Harriet also asks Dr. Brett to arrange an appointment with a specialist. She worries that he’ll forewarn the doctor that the issue is Harriet’s not Ben’s, and her fears prove justified. She hopes this new doctor might be able to diagnose Ben’s condition, but the specialist, Dr. Gilly, states that the issue lies in the fact that Harriet clearly doesn’t like Ben very much. After some back-and-forth, Harriet asks if the child is human and the doctor seems to entertain the possibility that he is not. Harriet suggests Ben is a throwback from another time, and the doctor says she’s not qualified to determine this and wouldn’t know how to proceed even if she were. Harriet settles for a sedative prescription she can use on Ben in moments of crisis.

At Christmas, the older children decline to return home, spending the holidays with their grandparents instead. Dorothy takes Jane to live with her permanently, they send Paul to a psychiatrist, and David works more and more to pay for these additional financial needs.

John announces he’ll be leaving town to attend school and Ben begs for John to take him with, but this isn’t possible. Ben remains incapable of understanding social dynamics, stories, or games. The family anticipates and fears Ben’s imminent adolescence. The full family returns for the summer holiday in 1986, and Paul asks to be sent to boarding school like the others.

At the end of the holiday Ben moves on to secondary school, bringing home friends: Derek, Billy, Elvis and Vic. Harriet wonders if these boys pity her son, but, in fact, he seems to act as their leader, and the group is the envy of the entire school.
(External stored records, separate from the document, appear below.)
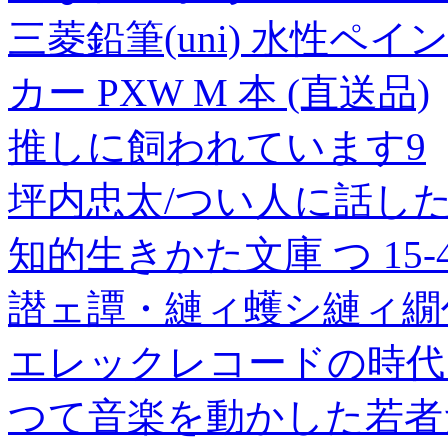
三菱鉛筆(uni) 水性ペ
カー PXW M 本 (直送品)
推しに飼われています9
坪内忠太/つい人に話し
知的生きかた文庫 つ 15-4[9
譛ェ譚・縺ィ蠖シ縺ィ繝代
エレックレコードの時代
つて音楽を動かした若者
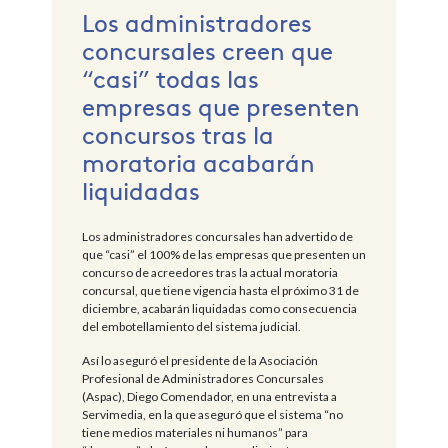
Los administradores
concursales creen que
“casi” todas las
empresas que presenten
concursos tras la
moratoria acabarán
liquidadas
Los administradores concursales han advertido de
que “casi” el 100% de las empresas que presenten un
concurso de acreedores tras la actual moratoria
concursal, que tiene vigencia hasta el próximo 31 de
diciembre, acabarán liquidadas como consecuencia
del embotellamiento del sistema judicial.
Así lo aseguró el presidente de la Asociación
Profesional de Administradores Concursales
(Aspac), Diego Comendador, en una entrevista a
Servimedia, en la que aseguró que el sistema “no
tiene medios materiales ni humanos” para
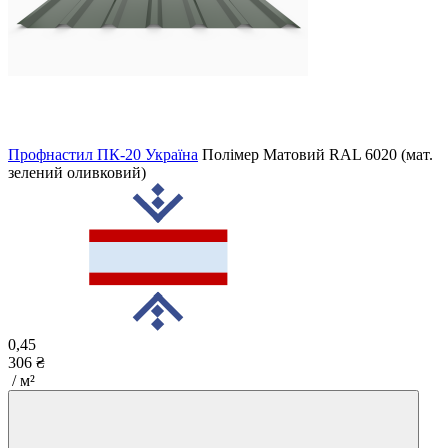
Профнастил ПК-20 Україна
Полімер Матовий
RAL 6020 (мат.
зелений оливковий)
0,45
306 ₴
/ м²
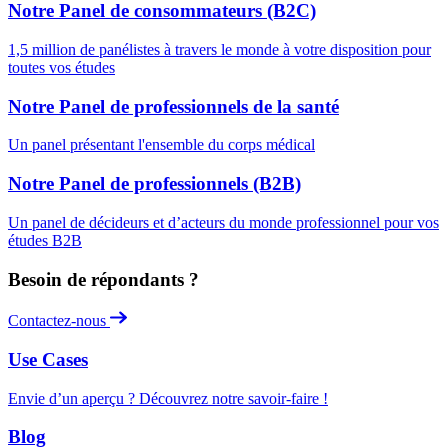
Notre Panel de consommateurs (B2C)
1,5 million de panélistes à travers le monde à votre disposition pour
toutes vos études
Notre Panel de professionnels de la santé
Un panel présentant l'ensemble du corps médical
Notre Panel de professionnels (B2B)
Un panel de décideurs et d’acteurs du monde professionnel pour vos
études B2B
Besoin de répondants ?
Contactez-nous
Use Cases
Envie d’un aperçu ? Découvrez notre savoir-faire !
Blog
Ben and the gang disappear for days at a time and Harriet notices an uptick in crime in the area, wondering if Ben’s gang has something to do with it.

Harriet and David decide to move and David suggests they not tell Ben, who is off with his gang, where they’re going. Harriet gives Ben the address anyway, but he discards it as though he cares little about remaining in contact with her. Harriet watches Ben hanging out with his friends one night, wondering what will become of him, wondering if he has found his tribe in these other boys or if he’ll never find another being with whom he fully identifies.